[[ INPUT DATA, beginning ]]
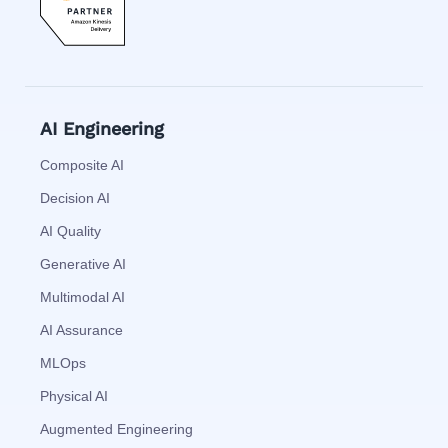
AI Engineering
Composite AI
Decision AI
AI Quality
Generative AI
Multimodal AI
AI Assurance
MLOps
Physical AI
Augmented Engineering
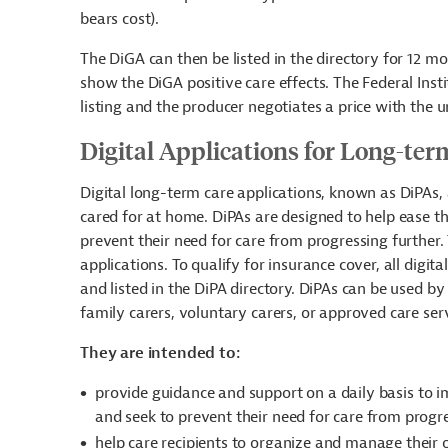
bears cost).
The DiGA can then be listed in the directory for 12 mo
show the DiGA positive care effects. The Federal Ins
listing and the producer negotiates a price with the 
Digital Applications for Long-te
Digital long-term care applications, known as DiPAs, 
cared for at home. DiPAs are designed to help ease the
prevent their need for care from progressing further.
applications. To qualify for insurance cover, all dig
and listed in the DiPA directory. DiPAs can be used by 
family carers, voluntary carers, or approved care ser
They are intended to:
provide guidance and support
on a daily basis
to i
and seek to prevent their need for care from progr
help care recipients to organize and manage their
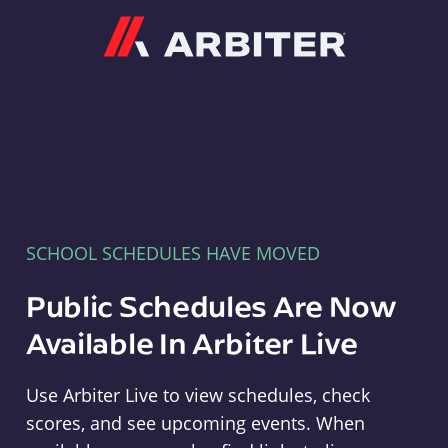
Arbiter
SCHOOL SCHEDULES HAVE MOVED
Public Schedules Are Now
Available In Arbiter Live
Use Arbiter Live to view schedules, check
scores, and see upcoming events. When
[[ INPUT DATA, end ]]
[[ INPUT DATA, beginning ]]
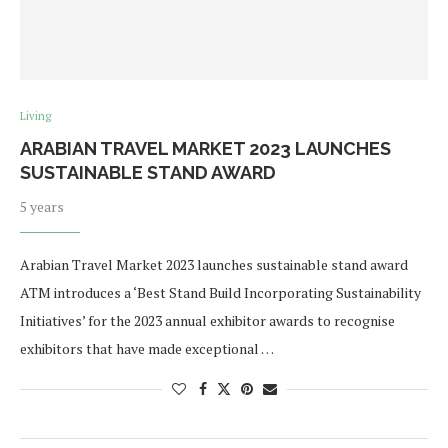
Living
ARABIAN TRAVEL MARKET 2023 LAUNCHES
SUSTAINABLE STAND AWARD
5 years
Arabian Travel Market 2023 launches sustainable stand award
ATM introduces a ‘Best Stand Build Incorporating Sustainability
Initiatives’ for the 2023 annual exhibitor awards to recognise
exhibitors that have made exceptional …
[[ INPUT DATA, end ]]
▶ [ABOUT THIS TASK]:
The answer is the lines of the material above, from the one containing "applications. To qualify" down to the one containing "scores, and see upcoming events. When", given exactly and without images.

▶ [SOLUTION TO THIS TASK]:
applications. To qualify for insurance cover, all dig
and listed in the DiPA directory. DiPAs can be used by 
family carers, voluntary carers, or approved care ser
They are intended to:
provide guidance and support
on a daily basis
to i
and seek to prevent their need for care from progr
help care recipients to organize and manage their
Arbiter
SCHOOL SCHEDULES HAVE MOVED
Public Schedules Are Now
Available In Arbiter Live
Use Arbiter Live to view schedules, check
scores, and see upcoming events. When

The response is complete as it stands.